‘Amazing’ Mary McMaster helped run family ceramic factory in Dundas
MARY MCMASTER spent the last years of her life in declining health, drifting into dementia, but under the eye and financial guardianship of her son.
That is, until a court determined in 2013 that Malcolm McMaster’s stewardship of his mother’s money put her sizable assets in jeopardy through questionable investments such as gokart tracks in Wisconsin, and he was removed as a power of attorney.
It was undoubtedly a sad chapter for McMaster — who died May 9 at the age of 101 — after she helped make the family’s ceramic factory, McMaster Pottery, a going success during its years of operation on Hatt Street in Dundas, and whose pieces are now sought after by pottery collectors.
SUPERIOR COURT JUSTICE Al Whitten had harsh words for Malcolm McMaster, a former Dundas councillor, in his decision on Feb. 28, 2013. The application for removal was brought by his brother Graeme when he asked his brother for an accounting of their mother’s assets in 2012. Graeme, a chiropractor in Moose Jaw, Sask., was also a power of attorney under a 1994 agreement but did not know that. Court heard from Malcolm his mother in 1994 possessed upwards of $5 million, above and beyond her cottage and Dundas home built in 1876 on land once owned by Sir Allan MacNab.
“The fiscal stewardship of Malcolm has been a disaster for his mother,” Justice Whitten said, also noting property and income taxes had been allowed to lapse. “He has literally blown through at least $2,000,000. If there was ever a case for removal of an attorney this is it.”
Graeme became guardian and moved to straighten out his mother’s affairs. He sold her Sydenham Street home and his mother went to live at Wentworth Lodge. Graeme told The Spectator he and his brother “came together” and put the past behind them when their mother died. Malcolm could not be reached for comment.

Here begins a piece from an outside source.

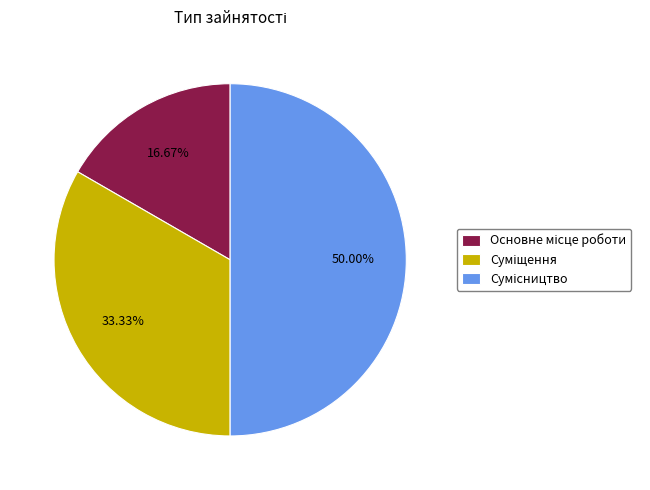

How many segments does this pie chart have?

3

‘She did everything from the books to working in the showroom.’ GRAEME MCMASTER MARY’S SON AND GUARDIAN OF THE ESTATE
MCMASTER ARY was born in Fort William in 1915 to immigrant parents Joseph and Kathleen Stechyshyn. Her father was from Poland and her mother from Ukraine-Austria. She had two sisters and a brother, and the family moved soon after Mary’s birth to the Barton Street East and Gage Avenue North area of Hamilton. She attended Delta High School and enrolled in office administration studies after graduation. Her first job was at the Canadian Sterling Electric Co., which once stood at Cannon Street East and Wentworth Street North. She rose to secretary-treasurer.
Graeme called his mother an “amazing woman,” who pulled herself up from poor, humble beginnings. He said she originally wanted to become a doctor. “She was always reading books and biographies,” he said. “She kept herself really with it.”
She was a longtime member of the Dundas Travel Club and Garden Club, and friends described her as an exceptional woman, who was gentle, kind and generous.
MCMASTER POTTERY was founded in 1939 by her father-in-law Harry McMaster, who came to Canada from Pennsylvania in 1933. The firm started in 1935 as Dundas Clay Products and was renamed after McMaster bought it. It had one kiln at the Dundas Cotton Mill at Osler Drive and Dundas Street (now the site of an apartment building) and made bowls, pots and jugs. In 1945, Graeme said there was a fire at the mill and his grandfather moved the firm to the site of an old axe factory on Hatt Street, near John Street. Harry McMaster died in 1948.
Mary married McMaster’s son Robert in 1943 and came into the business in 1950. Graeme said his parents bought out other family members in 1955, and his mother became business manager and co-owner of McMaster Pottery.
“She did everything, from the books to working in the showroom,” he recalled. “She did a lot of stuff. She was kind of the brains behind the actual company.”
Mary became secretary-treasurer in 1968 and served in that role until her husband’s death in 1987. She then served as president as McMaster Pottery wound down from 19881990. The site is now home of the Motherwell Mills townhouse and apartment complex.
Dundas antiques dealer Erik Schrobilgen has a collection of about 100 pieces from McMaster Pottery, and had a show in 2013 at the museum. He has the company sign that hung in the business’s front window.
The firm employed about 30 people, including painters, designers and modellers during its existence. Schrobilgen said the company became well known for producing ceramic souvenir items, but he said it made everything from figurines of Disney characters to soap dishes, planters, vases, ashtrays, piggy banks and even teapots.
“I haven’t seen everything they’ve made, and occasionally something comes up for sale and I think ‘Are you kidding me?’” said Schrobilgen. “They had a really nice product. It was quality stuff.”
McMaster is survived by her sons Malcolm and Graeme, grandchildren Derek, Heather and Iain, and great-grandson Elliot.
Graeme said his parents bought out other family members in 1955, and his mother became business manager and co-owner of McMaster Pottery.